I guess we’ll just have to find out.

Smells Like Teen Spirit

I don’t even know how I would describe this past weekend to anyone. It wasn’t bad, but at the same time it wasn’t good.

Maybe it was good, it just wasn’t great. It was a typical roller coaster ride of emotions.

I had a dull migraine all weekend, too. I am sure that played a part in my emotional well-being.

It started out on such a high. I had nothing big happening all weekend, but I was looking forward to it. Then so many little things just picked away at me. I small remark here, a little bit of attitude there. Unnecessary pokes at me that only reinforce my low self-esteem.  Like when people make jokes at your expense, thinking that they’re being funny. They really have no idea what’s going on inside my head, all while I laugh at their “joke”. I refuse to show people how they make me feel. I spent all weekend in hiding just to do that.

I’ve become an expert at hiding.

I hide my feelings. I hide my opinions. I will physically hide in another room to avoid conflict with someone.

So when friends stiff me and back out of plans we’ve had for months, I just say, “Hey, no big deal.”  I’m not going to tell her how pissed I was because this get together was all her idea.
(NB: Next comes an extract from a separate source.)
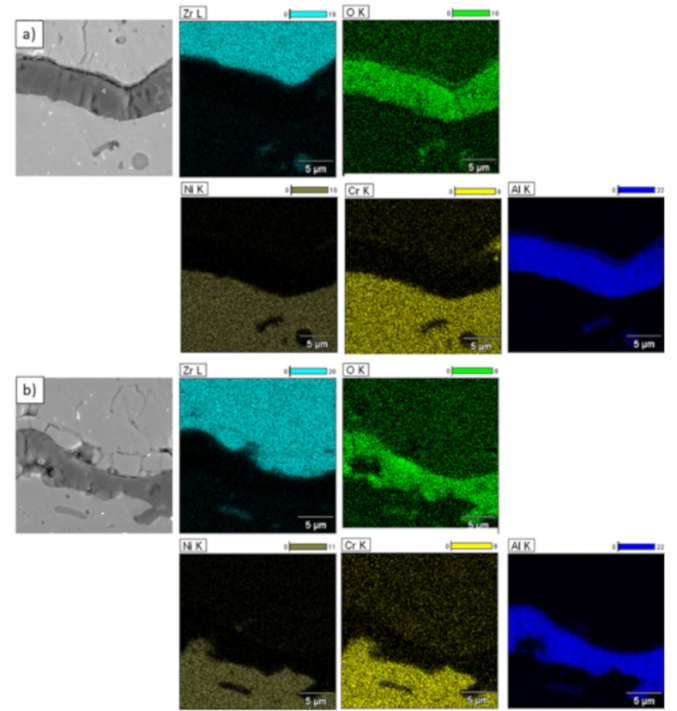
Figure 19. Element distribution in TGO zone after 500h of oxidation at a temperature of 1100 ◦ C—DCL La 2 Zr 2 O 7 / 50% La 2 Zr 2 O 7 + 50% 8YSZ / 8YSZ TBC (SEM): ( a ) zone of the bond-coat bottom and ( b ) zone of the bond-coat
I’m not going to let her know how much time it took to clean, shop, and prepare food. I’m also not going to tell her that it was also somewhat relieving that she didn’t come because everyone is sick of her whining about the same thing day after day.

I’ll also not “start a fight” with my husband by mentioning that I was a tad disappointed when I suggested going out without the kids Saturday night for a bit and instead we took the kids out to dinner. By this point I do realize that we’ve been married so long because we have kids, but is it really that painful to spend some time just the two of us? Is it that hard to think of something to talk about?

Ugh. I just feel like I’m over and done with people in general lately. I don’t want to have to beg anyone for attention. If there’s no interest, there’s no interest. I don’t need messages, texts, emails, calls. I don’t need to be looked at or listened to. Would I like it?  Yes. Do I need it? No.

Oh well, whatever. Nevermind.

 

You Really Got Me

I would love to be a fly on the wall. I would love to witness what really goes on with people. For so many people, I only see one side of them. I’d love to know their whole person.

I think that might be part of my problem lately. I want more. A lot more. I want to know more. I wan to see your whole picture.

I want to be able to do everything; to feel everything; to experience everything; to know everything; to learn everything. I want to be so much more.

I wonder if my opinions of you are accurate or not? I wonder what other people’s true impressions of me are, if they even have any?

I wonder, do you want to witness all of me as well?